This is an automated email from the ASF dual-hosted git repository.

etseidl pushed a commit to branch main
in repository https://gitbox.apache.org/repos/asf/arrow-rs.git


The following commit(s) were added to refs/heads/main by this push:
     new e06f0eec5e [Minor] Remove private APIs from Parquet metadata benchmark 
(#8478)
e06f0eec5e is described below

commit e06f0eec5e63f6f26ca8d8cda8dc86964b8151d0
Author: Ed Seidl <[email protected]>
AuthorDate: Fri Sep 26 15:30:11 2025 -0700

    [Minor] Remove private APIs from Parquet metadata benchmark (#8478)
    
    # Which issue does this PR close?
    
    # Rationale for this change
    
    While changing the Thrift decoding more fine-grained benchmarking was
    desired. With that work mostly done, the benchmarks should revert to
    only testing public APIs.
    
    # What changes are included in this PR?
    
    Removes benches of internal APIs. Also makes changes to the "wide" test
    to be more representative of the real world. Use of random numbers added
    many negative values which require many more bytes to encode.

# Description of the task
Decide whether each statement below agrees with the commit email. Answer yes or no for each, and quote the words from the email that decide it.
(a) The commit was pushed to the main branch.
(b) The change adds benchmarks for internal APIs.
(c) Random numbers in the "wide" test produced many negative values that need more bytes to encode.

# Records shown
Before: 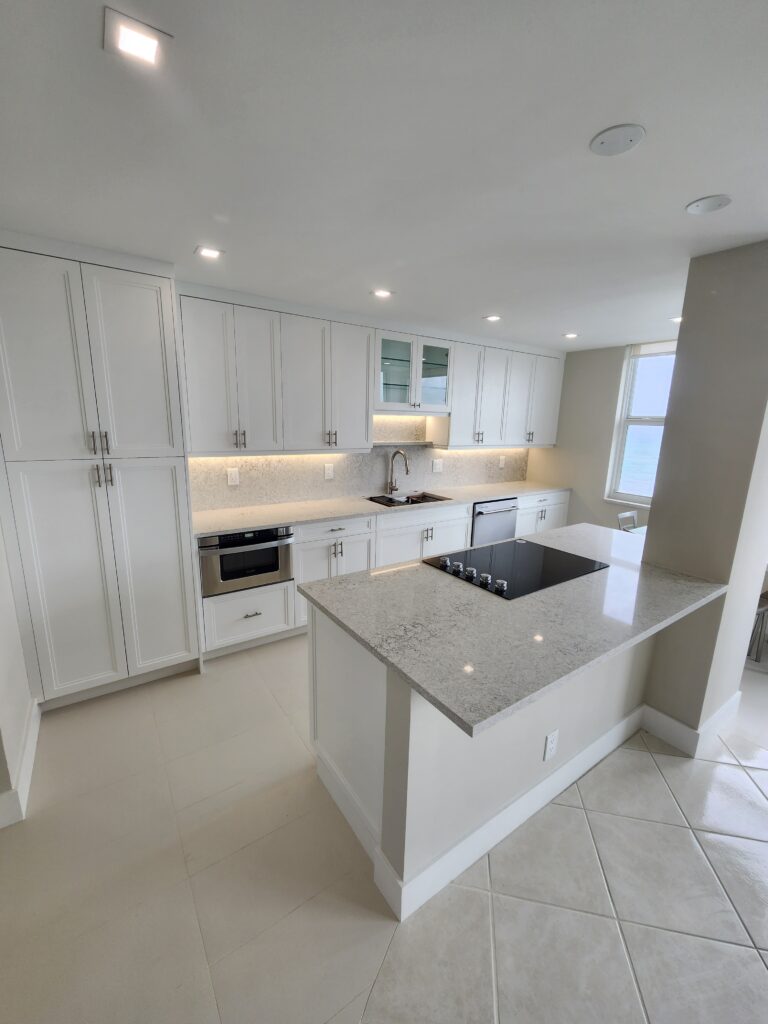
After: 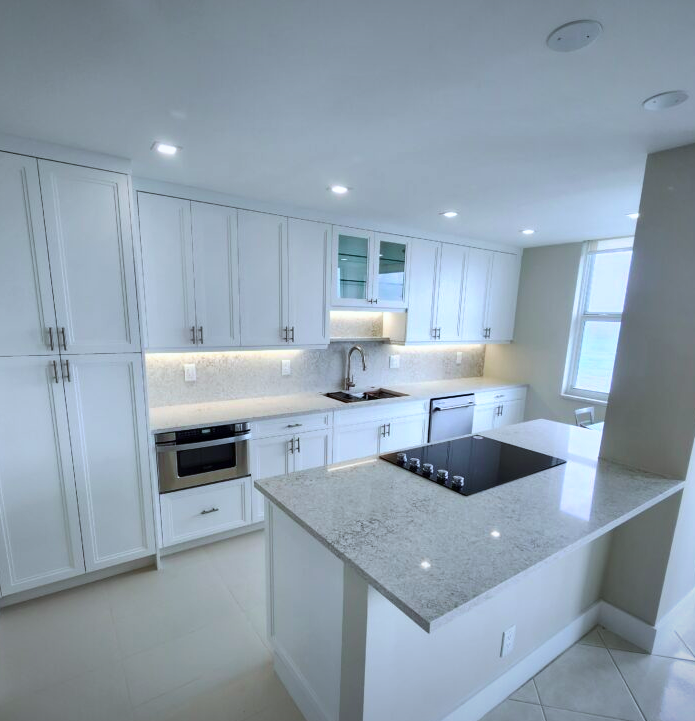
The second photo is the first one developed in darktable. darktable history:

---

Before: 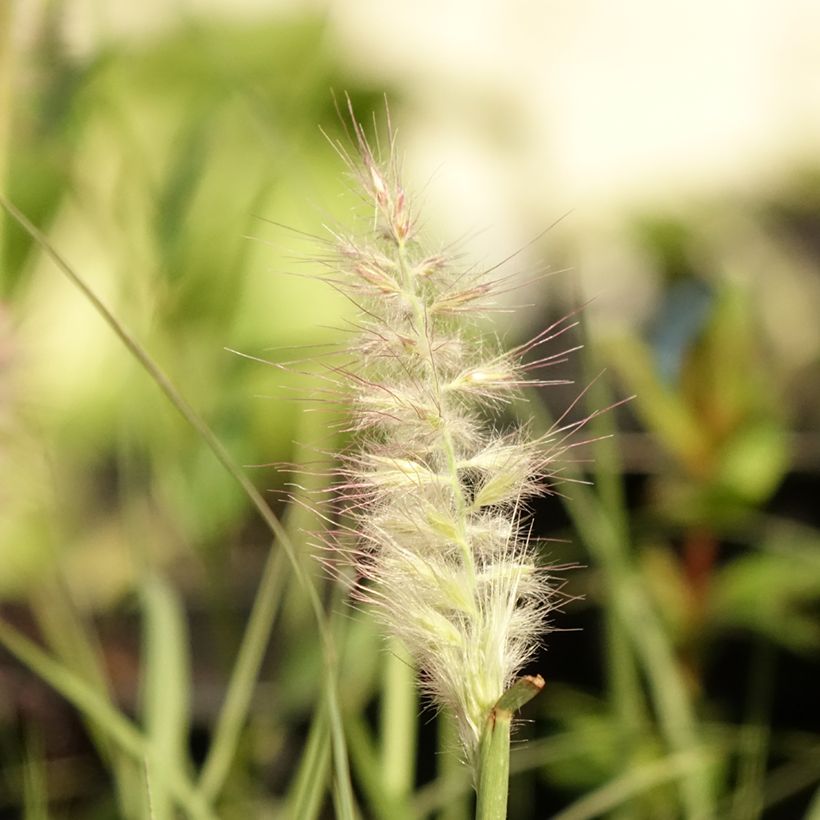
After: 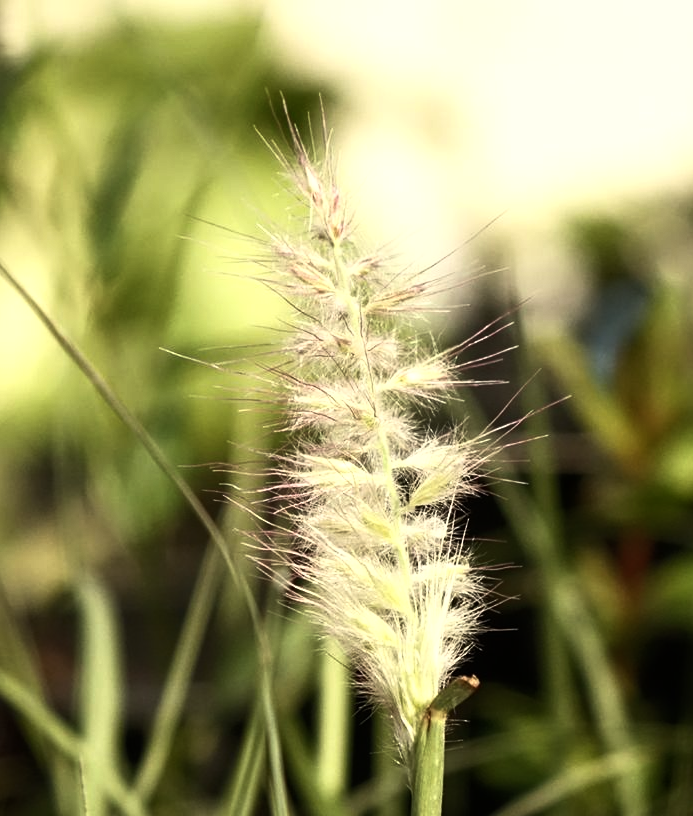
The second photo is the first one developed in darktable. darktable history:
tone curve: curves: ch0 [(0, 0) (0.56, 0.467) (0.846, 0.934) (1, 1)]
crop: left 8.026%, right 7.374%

==

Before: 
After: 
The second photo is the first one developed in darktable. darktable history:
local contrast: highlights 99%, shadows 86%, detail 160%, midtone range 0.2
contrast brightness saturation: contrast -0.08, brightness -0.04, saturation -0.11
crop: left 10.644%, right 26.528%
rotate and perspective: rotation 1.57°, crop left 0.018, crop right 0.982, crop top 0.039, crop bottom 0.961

# Right answer
(a) Yes: "etseidl pushed a commit to branch main"
(b) No: "Removes benches of internal APIs."
(c) Yes: "Use of random numbers added many negative values which require many more bytes to encode."